**What you will do**
1. In the GCC patch message, which options caused an ICE when compiling pr109117-1.c?
2. Copy from the GCC patch message the stretch from "2023-03-14 Thread Hu, Lin1" through "caused an ICE.".

** Selected extract follows **

2023-03-14 Thread Hu, Lin1 via Gcc-patches
The implementation of these builtins requires support for both AVX512VL and
VAES. However, the builtins didn't request AVX512VL. As a result, compiling
pr109117-1.c with the options -mvaes -mno-avx512vl caused an ICE.

This patch aims to fix the bug.

gcc/ChangeLog:

PR target/109117
* config/i386/i386-builtin.def (__builtin_ia32_vaesdec_v16qi,
__builtin_ia32_vaesdeclast_v16qi,__builtin_ia32_vaesenc_v16qi,
__builtin_ia32_vaesenclast_v16qi): Require OPTION_MASK_ISA_AVX512VL.

gcc/testsuite/ChangeLog:

PR target/109117
* gcc.target/i386/pr109117-1.c: New test.
---
 gcc/config/i386/i386-builtin.def   |  8 
 gcc/testsuite/gcc.target/i386/pr109117-1.c | 14 ++
 2 files changed, 18 insertions(+), 4 deletions(-)

** End of Selected extract **
** Extracted records follows **

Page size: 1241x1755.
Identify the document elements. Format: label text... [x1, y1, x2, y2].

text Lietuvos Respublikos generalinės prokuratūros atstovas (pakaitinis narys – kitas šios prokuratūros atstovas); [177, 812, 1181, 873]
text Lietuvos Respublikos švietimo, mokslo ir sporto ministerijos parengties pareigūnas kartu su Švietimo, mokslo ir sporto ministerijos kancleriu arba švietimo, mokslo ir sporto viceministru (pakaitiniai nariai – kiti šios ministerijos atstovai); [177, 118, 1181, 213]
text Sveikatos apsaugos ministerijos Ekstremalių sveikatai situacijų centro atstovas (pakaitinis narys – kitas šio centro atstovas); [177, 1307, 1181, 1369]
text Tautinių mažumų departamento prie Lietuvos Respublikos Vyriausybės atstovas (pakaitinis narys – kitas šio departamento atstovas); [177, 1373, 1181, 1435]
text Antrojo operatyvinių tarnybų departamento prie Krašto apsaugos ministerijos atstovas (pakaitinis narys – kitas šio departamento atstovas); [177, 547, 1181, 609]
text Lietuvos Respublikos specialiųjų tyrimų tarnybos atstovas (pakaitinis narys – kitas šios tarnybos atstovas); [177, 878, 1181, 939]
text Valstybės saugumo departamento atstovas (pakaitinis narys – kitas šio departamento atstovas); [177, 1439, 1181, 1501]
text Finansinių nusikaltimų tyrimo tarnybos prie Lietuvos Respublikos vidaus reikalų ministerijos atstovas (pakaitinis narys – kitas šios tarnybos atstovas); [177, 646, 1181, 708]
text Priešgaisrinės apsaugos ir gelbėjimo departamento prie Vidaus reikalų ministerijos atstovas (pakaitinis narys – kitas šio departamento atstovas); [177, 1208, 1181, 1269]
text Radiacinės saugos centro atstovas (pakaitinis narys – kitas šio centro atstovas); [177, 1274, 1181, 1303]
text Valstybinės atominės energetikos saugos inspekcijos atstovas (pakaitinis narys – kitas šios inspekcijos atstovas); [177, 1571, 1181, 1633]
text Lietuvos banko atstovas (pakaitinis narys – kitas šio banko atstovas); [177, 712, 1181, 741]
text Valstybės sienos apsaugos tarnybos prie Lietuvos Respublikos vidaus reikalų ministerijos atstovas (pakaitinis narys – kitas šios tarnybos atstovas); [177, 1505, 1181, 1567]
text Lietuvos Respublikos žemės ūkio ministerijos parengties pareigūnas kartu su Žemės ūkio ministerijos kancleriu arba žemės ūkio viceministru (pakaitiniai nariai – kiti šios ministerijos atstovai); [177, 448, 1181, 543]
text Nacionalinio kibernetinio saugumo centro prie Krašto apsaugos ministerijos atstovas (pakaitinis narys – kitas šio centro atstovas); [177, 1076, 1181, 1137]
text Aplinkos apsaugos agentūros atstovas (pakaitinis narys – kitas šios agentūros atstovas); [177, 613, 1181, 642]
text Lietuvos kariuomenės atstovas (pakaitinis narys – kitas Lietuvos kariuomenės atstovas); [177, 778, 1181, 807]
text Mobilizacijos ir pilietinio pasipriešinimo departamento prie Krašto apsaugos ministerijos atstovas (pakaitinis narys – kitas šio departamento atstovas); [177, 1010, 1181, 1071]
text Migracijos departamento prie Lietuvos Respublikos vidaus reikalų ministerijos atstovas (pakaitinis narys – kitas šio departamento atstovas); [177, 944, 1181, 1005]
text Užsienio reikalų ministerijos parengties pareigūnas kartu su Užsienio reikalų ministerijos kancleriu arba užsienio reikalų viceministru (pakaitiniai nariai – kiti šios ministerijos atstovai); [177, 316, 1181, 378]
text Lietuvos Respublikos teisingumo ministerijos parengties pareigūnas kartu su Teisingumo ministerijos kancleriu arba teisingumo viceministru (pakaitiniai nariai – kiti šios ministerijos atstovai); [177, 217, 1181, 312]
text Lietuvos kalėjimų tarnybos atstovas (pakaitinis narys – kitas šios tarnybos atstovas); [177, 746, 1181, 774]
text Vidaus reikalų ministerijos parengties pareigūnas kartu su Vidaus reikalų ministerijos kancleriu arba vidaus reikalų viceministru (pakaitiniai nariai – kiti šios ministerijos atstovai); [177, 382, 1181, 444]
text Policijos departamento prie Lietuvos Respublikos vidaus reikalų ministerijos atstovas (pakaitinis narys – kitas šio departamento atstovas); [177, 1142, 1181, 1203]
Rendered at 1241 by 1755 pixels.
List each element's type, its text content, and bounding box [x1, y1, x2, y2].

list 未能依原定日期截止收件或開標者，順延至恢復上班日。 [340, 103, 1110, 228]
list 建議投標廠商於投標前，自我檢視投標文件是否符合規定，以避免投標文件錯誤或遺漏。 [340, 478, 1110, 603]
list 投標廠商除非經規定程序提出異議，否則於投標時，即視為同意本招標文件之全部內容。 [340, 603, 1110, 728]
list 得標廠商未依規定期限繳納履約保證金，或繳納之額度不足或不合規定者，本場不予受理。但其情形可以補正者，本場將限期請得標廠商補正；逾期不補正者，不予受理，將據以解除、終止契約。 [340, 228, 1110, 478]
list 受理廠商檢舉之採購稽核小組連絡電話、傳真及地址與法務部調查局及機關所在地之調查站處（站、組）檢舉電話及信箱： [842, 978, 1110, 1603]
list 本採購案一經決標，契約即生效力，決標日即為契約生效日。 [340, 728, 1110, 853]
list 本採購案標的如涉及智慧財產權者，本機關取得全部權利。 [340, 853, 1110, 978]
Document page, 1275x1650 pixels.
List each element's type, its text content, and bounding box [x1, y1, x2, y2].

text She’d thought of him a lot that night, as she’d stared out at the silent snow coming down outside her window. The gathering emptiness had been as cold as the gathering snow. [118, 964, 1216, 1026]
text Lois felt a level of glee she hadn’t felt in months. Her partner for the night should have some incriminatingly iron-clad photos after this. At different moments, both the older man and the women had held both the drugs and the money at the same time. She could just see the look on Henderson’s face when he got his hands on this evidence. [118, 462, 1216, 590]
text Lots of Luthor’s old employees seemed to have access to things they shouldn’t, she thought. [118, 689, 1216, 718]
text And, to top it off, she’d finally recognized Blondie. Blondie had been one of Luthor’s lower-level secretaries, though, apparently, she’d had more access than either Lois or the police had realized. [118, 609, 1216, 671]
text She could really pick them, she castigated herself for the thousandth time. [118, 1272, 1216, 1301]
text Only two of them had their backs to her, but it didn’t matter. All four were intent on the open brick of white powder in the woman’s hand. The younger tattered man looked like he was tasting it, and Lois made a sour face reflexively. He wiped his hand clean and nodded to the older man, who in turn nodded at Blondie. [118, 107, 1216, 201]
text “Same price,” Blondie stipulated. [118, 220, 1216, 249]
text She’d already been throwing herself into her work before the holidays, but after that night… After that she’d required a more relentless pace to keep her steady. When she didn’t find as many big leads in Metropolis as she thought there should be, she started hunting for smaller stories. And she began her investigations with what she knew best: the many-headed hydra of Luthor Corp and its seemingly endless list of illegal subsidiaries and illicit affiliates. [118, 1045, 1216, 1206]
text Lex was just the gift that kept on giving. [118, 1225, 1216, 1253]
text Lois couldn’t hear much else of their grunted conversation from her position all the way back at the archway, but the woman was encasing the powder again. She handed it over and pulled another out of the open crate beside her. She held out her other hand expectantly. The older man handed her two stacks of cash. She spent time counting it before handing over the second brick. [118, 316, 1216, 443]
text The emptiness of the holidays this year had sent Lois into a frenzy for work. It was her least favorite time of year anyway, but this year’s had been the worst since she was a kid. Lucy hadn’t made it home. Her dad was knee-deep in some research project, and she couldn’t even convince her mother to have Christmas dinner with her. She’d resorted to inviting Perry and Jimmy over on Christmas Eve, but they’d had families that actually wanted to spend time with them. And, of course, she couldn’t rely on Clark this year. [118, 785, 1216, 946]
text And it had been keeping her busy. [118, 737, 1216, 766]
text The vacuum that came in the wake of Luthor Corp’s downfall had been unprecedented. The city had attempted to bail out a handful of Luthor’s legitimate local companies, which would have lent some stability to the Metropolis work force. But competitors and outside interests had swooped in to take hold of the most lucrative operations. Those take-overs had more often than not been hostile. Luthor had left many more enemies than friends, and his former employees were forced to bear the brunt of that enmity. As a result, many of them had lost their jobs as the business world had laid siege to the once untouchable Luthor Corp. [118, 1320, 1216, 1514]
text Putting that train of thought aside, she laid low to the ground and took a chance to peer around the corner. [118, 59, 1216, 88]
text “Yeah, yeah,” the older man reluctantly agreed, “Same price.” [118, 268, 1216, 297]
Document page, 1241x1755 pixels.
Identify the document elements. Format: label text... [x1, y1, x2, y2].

** End of Extracted records **

**Exercise results**
1. -mvaes -mno-avx512vl

2.
2023-03-14 Thread Hu, Lin1 via Gcc-patches
The implementation of these builtins requires support for both AVX512VL and
VAES. However, the builtins didn't request AVX512VL. As a result, compiling
pr109117-1.c with the options -mvaes -mno-avx512vl caused an ICE.